REQUIRED WORK> Among the entries, which lines carry the string "decorative"? Copy every one.

[Records drawn from a dataset]
▶

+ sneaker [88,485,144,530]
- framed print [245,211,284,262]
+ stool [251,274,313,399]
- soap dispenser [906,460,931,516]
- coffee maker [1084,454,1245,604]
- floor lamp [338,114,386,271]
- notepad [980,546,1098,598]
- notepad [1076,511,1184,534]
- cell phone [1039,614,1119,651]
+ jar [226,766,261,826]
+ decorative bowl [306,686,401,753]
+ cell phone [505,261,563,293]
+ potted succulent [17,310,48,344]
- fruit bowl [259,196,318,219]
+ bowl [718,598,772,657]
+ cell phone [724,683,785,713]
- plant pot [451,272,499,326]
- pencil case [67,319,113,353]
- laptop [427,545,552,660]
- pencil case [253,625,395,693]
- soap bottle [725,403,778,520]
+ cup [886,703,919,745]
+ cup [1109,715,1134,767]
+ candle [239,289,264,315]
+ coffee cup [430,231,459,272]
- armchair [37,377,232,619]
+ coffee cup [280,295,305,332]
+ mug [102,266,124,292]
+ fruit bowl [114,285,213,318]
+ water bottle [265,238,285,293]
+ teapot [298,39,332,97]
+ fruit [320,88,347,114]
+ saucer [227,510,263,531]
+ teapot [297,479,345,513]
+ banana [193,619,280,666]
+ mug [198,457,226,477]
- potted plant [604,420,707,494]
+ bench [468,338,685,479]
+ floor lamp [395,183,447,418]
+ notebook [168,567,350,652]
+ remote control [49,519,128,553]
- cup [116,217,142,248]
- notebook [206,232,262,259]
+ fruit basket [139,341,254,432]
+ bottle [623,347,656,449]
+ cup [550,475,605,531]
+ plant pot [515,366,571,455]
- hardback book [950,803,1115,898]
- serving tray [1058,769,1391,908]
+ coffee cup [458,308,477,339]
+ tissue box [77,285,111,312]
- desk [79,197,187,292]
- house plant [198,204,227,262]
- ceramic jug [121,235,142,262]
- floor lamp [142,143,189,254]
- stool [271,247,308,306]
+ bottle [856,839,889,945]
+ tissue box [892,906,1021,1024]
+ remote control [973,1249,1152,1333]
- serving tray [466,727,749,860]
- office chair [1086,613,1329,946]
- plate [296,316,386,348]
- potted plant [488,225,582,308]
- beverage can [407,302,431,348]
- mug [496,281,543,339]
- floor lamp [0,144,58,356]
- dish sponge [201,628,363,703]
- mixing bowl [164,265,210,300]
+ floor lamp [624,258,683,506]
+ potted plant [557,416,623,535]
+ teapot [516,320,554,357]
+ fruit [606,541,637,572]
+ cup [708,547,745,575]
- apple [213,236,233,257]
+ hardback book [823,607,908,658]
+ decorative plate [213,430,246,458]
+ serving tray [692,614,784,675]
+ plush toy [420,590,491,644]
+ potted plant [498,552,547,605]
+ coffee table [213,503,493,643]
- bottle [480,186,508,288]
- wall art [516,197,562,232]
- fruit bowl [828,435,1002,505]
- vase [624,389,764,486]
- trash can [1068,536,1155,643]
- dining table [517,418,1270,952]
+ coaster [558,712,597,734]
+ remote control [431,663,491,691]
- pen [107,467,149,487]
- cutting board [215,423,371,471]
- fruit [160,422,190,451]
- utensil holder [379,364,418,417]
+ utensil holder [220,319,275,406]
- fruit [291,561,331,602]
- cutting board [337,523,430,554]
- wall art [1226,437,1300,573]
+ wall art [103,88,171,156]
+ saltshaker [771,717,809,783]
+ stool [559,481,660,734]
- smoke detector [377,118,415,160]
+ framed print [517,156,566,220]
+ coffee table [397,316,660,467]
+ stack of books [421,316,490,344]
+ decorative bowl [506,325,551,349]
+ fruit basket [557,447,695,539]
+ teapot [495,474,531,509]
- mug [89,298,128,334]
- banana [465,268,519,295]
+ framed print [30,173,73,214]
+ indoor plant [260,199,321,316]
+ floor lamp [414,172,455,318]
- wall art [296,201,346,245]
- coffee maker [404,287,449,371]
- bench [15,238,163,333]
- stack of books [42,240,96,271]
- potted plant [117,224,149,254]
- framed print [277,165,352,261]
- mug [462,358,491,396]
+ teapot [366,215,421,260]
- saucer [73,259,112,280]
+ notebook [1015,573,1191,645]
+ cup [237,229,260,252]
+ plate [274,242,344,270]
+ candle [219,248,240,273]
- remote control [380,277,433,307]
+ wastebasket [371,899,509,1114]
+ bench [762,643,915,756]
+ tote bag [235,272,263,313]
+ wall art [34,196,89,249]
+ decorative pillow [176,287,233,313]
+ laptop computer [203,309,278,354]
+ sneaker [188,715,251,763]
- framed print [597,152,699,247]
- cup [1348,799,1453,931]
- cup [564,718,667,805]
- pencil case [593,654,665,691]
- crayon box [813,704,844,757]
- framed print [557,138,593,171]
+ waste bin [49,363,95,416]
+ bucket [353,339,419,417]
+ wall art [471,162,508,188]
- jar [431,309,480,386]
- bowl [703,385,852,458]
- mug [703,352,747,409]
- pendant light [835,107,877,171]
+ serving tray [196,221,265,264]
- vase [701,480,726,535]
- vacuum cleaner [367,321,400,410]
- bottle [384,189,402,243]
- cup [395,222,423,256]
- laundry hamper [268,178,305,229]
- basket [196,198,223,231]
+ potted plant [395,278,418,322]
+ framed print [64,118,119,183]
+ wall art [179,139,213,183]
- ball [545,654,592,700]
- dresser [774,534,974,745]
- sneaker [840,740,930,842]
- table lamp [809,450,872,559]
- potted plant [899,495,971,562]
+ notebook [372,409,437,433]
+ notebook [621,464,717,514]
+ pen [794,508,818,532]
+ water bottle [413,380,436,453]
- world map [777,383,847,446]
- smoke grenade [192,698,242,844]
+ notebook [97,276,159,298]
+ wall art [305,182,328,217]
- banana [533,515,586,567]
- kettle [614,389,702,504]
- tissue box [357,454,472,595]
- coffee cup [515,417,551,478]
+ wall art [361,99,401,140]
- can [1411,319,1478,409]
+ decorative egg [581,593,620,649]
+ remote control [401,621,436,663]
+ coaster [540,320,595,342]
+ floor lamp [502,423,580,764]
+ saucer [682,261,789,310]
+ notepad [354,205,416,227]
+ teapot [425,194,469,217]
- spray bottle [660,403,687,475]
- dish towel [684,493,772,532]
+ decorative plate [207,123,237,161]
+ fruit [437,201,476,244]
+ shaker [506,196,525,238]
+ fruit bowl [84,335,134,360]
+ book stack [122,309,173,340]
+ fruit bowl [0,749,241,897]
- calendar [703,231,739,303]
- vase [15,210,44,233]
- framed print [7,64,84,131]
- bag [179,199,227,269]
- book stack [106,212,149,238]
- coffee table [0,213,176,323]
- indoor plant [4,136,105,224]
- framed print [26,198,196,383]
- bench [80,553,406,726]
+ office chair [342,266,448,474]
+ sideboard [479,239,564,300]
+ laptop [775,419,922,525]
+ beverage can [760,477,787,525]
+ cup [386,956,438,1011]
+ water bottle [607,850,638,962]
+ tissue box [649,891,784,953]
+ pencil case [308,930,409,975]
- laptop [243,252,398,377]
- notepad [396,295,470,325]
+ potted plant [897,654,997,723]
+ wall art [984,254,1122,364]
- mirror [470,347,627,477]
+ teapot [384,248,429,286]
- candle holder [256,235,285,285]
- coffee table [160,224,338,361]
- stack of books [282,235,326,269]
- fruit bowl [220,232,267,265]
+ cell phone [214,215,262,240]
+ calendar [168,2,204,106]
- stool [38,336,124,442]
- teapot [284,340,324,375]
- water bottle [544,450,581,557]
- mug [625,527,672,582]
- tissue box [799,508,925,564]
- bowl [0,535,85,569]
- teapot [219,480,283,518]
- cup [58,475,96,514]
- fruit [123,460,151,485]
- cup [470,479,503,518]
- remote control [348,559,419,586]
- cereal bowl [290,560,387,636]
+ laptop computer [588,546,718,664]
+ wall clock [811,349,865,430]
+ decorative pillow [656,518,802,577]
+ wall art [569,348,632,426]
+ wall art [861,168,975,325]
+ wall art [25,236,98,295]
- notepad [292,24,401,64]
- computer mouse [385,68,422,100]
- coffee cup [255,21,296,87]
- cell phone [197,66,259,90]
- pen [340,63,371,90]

◀

EXPECTED OUTPUT>
+ decorative bowl [306,686,401,753]
+ decorative plate [213,430,246,458]
+ decorative bowl [506,325,551,349]
+ decorative pillow [176,287,233,313]
+ decorative egg [581,593,620,649]
+ decorative plate [207,123,237,161]
+ decorative pillow [656,518,802,577]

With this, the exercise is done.